**Exercise requirements:** Among the entries below, extract exactly the lines that run from the one with "当你开始开发项目时，你经常会" through the one with "### 如何遵循本指南", both ends included.

**Data provided:**
----------------------------------------

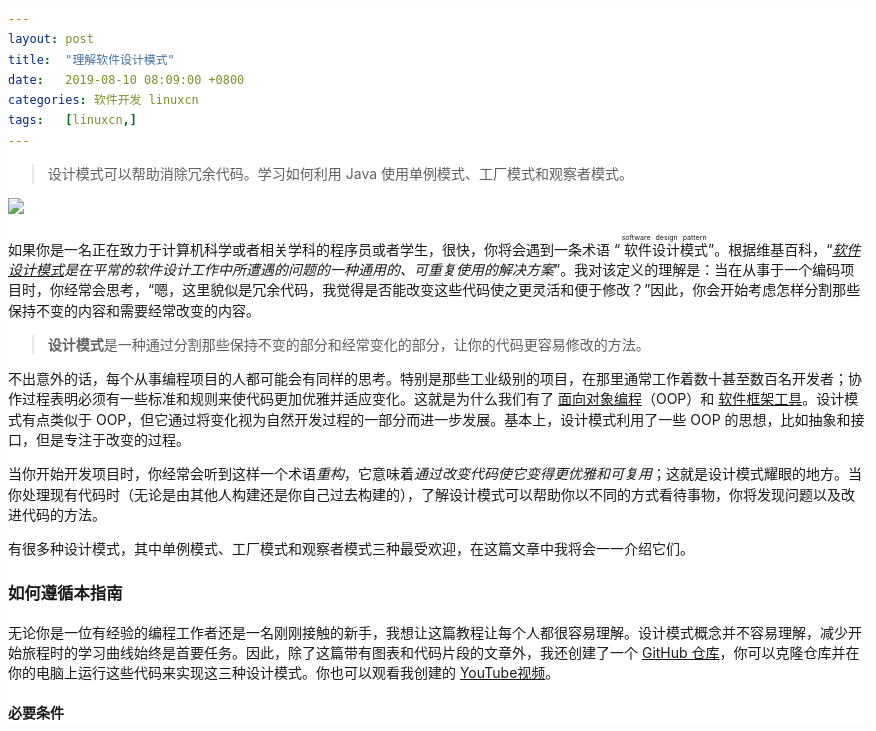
 ```yaml
---
layout: post
title:	"理解软件设计模式"
date:	2019-08-10 08:09:00 +0800 
categories:	软件开发 linuxcn 
tags:	[linuxcn,]
---
```




> 
> 设计模式可以帮助消除冗余代码。学习如何利用 Java 使用单例模式、工厂模式和观察者模式。
> 
> 
> 


![](/Asserts/Images//attachment/album/201908/10/080849ygyqtrw88f2qtzk4.jpg)


如果你是一名正在致力于计算机科学或者相关学科的程序员或者学生，很快，你将会遇到一条术语 “<ruby> 软件设计模式 <rt>  software design pattern </rt></ruby>”。根据维基百科，“*[软件设计模式](https://en.wikipedia.org/wiki/Software_design_pattern)是在平常的软件设计工作中所遭遇的问题的一种通用的、可重复使用的解决方案*”。我对该定义的理解是：当在从事于一个编码项目时，你经常会思考，“嗯，这里貌似是冗余代码，我觉得是否能改变这些代码使之更灵活和便于修改？”因此，你会开始考虑怎样分割那些保持不变的内容和需要经常改变的内容。



> 
> **设计模式**是一种通过分割那些保持不变的部分和经常变化的部分，让你的代码更容易修改的方法。
> 
> 
> 


不出意外的话，每个从事编程项目的人都可能会有同样的思考。特别是那些工业级别的项目，在那里通常工作着数十甚至数百名开发者；协作过程表明必须有一些标准和规则来使代码更加优雅并适应变化。这就是为什么我们有了 [面向对象编程](https://en.wikipedia.org/wiki/Object-oriented_programming)（OOP）和 [软件框架工具](https://en.wikipedia.org/wiki/Software_framework)。设计模式有点类似于 OOP，但它通过将变化视为自然开发过程的一部分而进一步发展。基本上，设计模式利用了一些 OOP 的思想，比如抽象和接口，但是专注于改变的过程。


当你开始开发项目时，你经常会听到这样一个术语*重构*，它意味着*通过改变代码使它变得更优雅和可复用*；这就是设计模式耀眼的地方。当你处理现有代码时（无论是由其他人构建还是你自己过去构建的），了解设计模式可以帮助你以不同的方式看待事物，你将发现问题以及改进代码的方法。


有很多种设计模式，其中单例模式、工厂模式和观察者模式三种最受欢迎，在这篇文章中我将会一一介绍它们。


### 如何遵循本指南


无论你是一位有经验的编程工作者还是一名刚刚接触的新手，我想让这篇教程让每个人都很容易理解。设计模式概念并不容易理解，减少开始旅程时的学习曲线始终是首要任务。因此，除了这篇带有图表和代码片段的文章外，我还创建了一个 [GitHub 仓库](https://github.com/bryantson/OpensourceDotComDemos/tree/master/TopDesignPatterns)，你可以克隆仓库并在你的电脑上运行这些代码来实现这三种设计模式。你也可以观看我创建的 [YouTube视频](https://www.youtube.com/watch?v=VlBXYtLI7kE&feature=youtu.be)。


#### 必要条件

----------------------------------------

**Output of the task:**
当你开始开发项目时，你经常会听到这样一个术语*重构*，它意味着*通过改变代码使它变得更优雅和可复用*；这就是设计模式耀眼的地方。当你处理现有代码时（无论是由其他人构建还是你自己过去构建的），了解设计模式可以帮助你以不同的方式看待事物，你将发现问题以及改进代码的方法。


有很多种设计模式，其中单例模式、工厂模式和观察者模式三种最受欢迎，在这篇文章中我将会一一介绍它们。


### 如何遵循本指南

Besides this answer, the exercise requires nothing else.